- [The tasks]
• a. Decide whether each statement agrees with the text on stack overflow errors, answering yes or no and quoting the deciding words: (i) the stack space is freed when a function returns; (ii) the default stack size set by the $M directive is 32K; (iii) the stack has unlimited space.
• b. Extend the text on stack overflow errors past its final sentence.

— BEGIN Selected text —

On Thu, 8 Jul 1999 17:32:23 -0300, Andre Paim Lemos wrote:
>    What does this error message means?
> []'s


Stack overflow error
   means that the stack overflowed.


   Procedure Kissa(koira: integer);


This overflows the stack, because when Kissa is called the first time,
number 0 is pushed to the stack.
Then the address of the next instruction (End) is pushed to the stack.
Then it jumps to Kissa-routine.
Next, it pushes 1 to the stack.
Then it pushes the address of next instruction (end of Kissa) to the
Then it jumps to the beginning of Kissa-routine.
And so on.
Not counting here the space used by the frame pointer (BP).

This neverending loop pushes data all the time to the "stack", which
has space for 16kB, perhaps only 1024 bytes, or even 65520 bytes,
depending on the {$M ...} -definition.

The stack has limited space.

Not describing the "stack technology"
more here, I hope you got my point.

Local variables, function calls, parameters, etc all use the
stack space. The stack space is freed when function returns.

main(C,f,s){for(/** gcc sig.c;a.out>/dev/audio ## **/

Re:Stack Overflow Error

>    What does this error message means?

   It means that something in your code or execution logic caused the
program Stack to overflow.  That means that for the accumulated calls to
subprograms at some point in the program's execution (either nested or
recursive), have put more "state" and parameters data on the Stack than
has been reserved in your code - via the $M directive.
   The Stack is used to save the state of each call to a subprogram, as
well as store the parameters being passed to it, as well as provide
storage for all the procedure-local data declared in the subprogram.  The
program has a fixed amount of Stack with which to work, and that's
declared in the $M directive - either the 16K default or up to 64K
(bytes).  Each time a call is made, space for parameter arguments and the
callee's local data is used, and this process accumulates through the
levels of calls made - the Stack data used is released when the called
subprograms return to their caller.

— END Selected text —
— BEGIN Provided information —

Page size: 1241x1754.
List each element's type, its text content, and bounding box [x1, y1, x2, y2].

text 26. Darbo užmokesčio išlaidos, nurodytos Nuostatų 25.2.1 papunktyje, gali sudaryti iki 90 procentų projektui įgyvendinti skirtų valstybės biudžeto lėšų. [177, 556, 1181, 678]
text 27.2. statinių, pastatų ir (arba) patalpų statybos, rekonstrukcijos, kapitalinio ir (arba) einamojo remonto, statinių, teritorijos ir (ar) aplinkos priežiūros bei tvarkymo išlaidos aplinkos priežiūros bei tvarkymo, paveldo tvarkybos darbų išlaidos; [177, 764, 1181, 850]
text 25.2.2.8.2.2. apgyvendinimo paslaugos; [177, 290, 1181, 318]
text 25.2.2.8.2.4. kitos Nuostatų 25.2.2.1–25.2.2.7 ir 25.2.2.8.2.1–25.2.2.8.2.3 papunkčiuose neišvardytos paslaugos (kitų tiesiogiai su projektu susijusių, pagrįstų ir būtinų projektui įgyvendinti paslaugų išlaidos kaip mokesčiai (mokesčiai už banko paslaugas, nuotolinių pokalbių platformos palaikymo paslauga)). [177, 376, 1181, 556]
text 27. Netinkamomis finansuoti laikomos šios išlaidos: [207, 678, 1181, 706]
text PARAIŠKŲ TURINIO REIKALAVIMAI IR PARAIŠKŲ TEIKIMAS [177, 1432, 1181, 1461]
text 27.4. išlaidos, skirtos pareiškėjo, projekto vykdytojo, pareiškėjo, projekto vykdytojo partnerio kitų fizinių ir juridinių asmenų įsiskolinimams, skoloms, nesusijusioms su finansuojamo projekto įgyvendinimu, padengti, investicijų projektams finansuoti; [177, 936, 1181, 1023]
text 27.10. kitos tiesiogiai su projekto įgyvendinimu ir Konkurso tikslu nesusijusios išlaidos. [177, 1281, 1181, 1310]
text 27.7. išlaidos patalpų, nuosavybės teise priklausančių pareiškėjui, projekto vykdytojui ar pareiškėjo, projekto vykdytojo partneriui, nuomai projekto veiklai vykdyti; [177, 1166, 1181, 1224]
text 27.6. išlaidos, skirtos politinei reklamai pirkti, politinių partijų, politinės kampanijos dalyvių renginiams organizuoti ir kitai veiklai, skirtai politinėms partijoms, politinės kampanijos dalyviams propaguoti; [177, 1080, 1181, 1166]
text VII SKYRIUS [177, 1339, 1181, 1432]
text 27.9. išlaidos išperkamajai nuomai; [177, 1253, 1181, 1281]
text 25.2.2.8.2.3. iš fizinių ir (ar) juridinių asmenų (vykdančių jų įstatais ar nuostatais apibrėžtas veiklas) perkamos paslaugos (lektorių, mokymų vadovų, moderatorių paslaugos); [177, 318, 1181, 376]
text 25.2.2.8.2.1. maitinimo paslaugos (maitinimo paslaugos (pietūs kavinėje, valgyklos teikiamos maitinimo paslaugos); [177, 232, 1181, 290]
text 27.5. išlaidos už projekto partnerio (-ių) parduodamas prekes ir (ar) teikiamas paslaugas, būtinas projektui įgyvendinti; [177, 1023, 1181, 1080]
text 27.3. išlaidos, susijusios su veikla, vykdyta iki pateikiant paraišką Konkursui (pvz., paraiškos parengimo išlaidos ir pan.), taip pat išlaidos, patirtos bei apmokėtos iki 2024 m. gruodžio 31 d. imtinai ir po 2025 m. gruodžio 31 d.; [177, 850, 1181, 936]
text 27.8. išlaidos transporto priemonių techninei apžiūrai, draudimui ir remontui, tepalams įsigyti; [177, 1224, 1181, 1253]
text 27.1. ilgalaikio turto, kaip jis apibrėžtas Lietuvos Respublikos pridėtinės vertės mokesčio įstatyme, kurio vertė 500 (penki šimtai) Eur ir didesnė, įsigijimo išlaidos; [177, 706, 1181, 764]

— END Provided information —
— BEGIN Provided information —

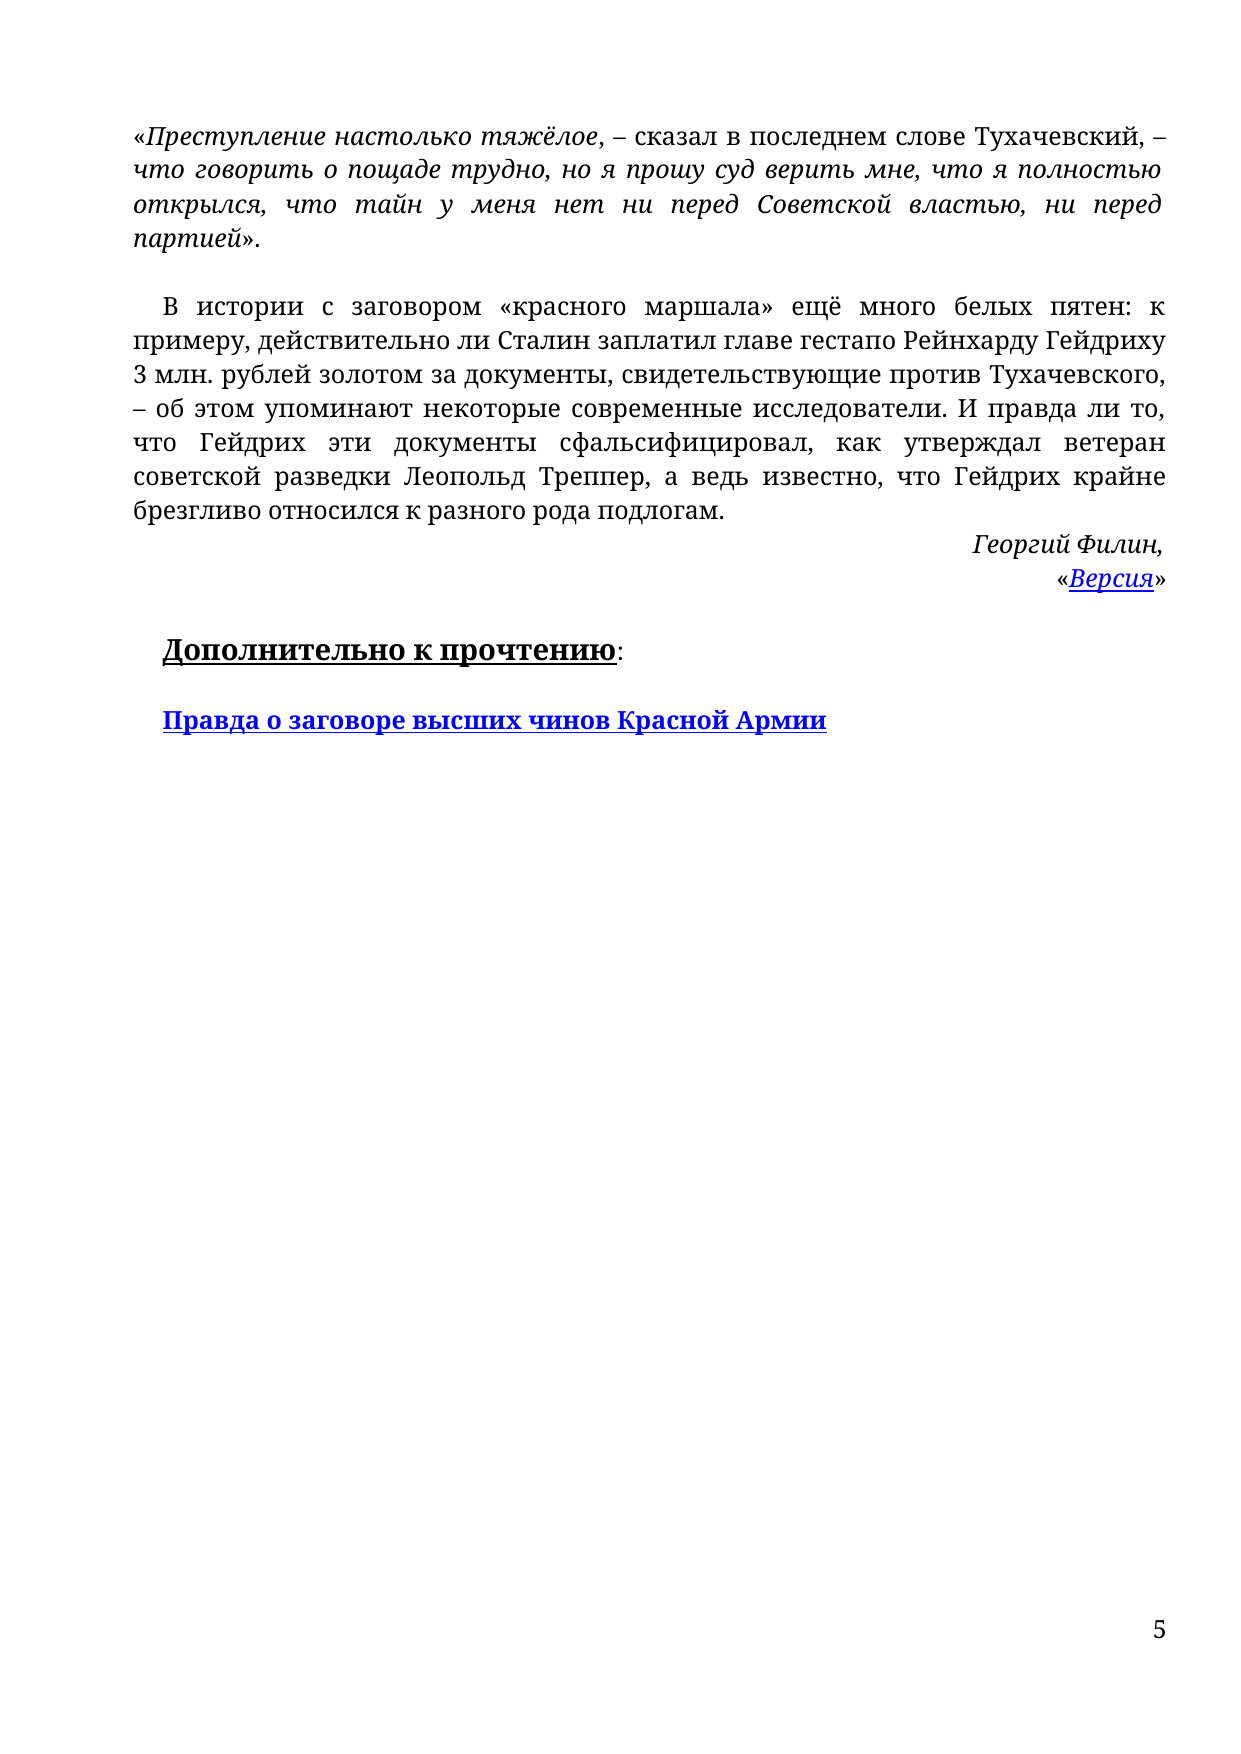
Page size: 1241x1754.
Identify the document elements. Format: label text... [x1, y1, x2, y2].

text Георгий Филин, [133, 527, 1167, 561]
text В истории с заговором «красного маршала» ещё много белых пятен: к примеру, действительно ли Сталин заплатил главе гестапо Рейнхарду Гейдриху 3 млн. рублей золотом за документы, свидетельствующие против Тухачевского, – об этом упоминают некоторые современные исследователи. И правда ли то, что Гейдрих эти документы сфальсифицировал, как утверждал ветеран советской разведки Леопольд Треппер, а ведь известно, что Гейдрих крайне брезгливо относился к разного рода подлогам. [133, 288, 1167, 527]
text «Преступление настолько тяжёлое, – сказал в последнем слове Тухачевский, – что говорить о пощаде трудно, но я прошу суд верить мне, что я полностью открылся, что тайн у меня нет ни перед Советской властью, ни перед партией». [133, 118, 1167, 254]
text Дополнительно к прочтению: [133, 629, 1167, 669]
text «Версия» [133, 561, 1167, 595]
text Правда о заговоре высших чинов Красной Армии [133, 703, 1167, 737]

— END Provided information —

- [The replies]
• a.
(i) Yes: "The stack space is freed when function returns."
(ii) No: "either the 16K default or up to 64K (bytes)"
(iii) No: "The stack has limited space."

• b.
   Let's say you are using the default of 16K, but you have a subprogram
which declares 18K of local data: you'll get a Stack Overflow as soon as
you call the routine.  This is the simplest case...
   Perhaps you have 16K and 2 routines (A an B) which each declare 10K of
local data: you'll get Stack Overflow when the program calls A and A
calls B.  (Next simplest...)
   If a subprogram is recursive, and it uses 1000 bytes of local data, it
can easily get Stack Overflow when the level of recursive calls exceeds,
say, 15 - it's hard to estimate with recursive subprograms.  It's always
best to use as little procedure-local data declarations as possible in
recursive routines.
   In complex/convoluted logic execution, the heavy nesting of subprogram
calls can build up the usage of the Stack, and it's possible to overflow
the Stack at some point.  This is quite difficult to find and correct in
many cases.
   Solutions?  All depend on your logic, programming style, and the
complexity of your application.  First, you might try increasing the
Stack parameter in the $M directive - this might work, but chances are
good the Stack Overflow abort will occur later, as the program gets more
complex and processes more/different data.  This "quick fix" is not a
good solution.
   You should reduce the procedure-local data declarations in your
subprograms as much as possible (it's probably the root cause of your
problem here) - by using global data (I know, most teachers consider this
blasphemy...) and/or pointers/Heap.
   Consider using Var parameters (reference parameters), instead of pass-
by-value parameters, for large structures being passed to subprograms.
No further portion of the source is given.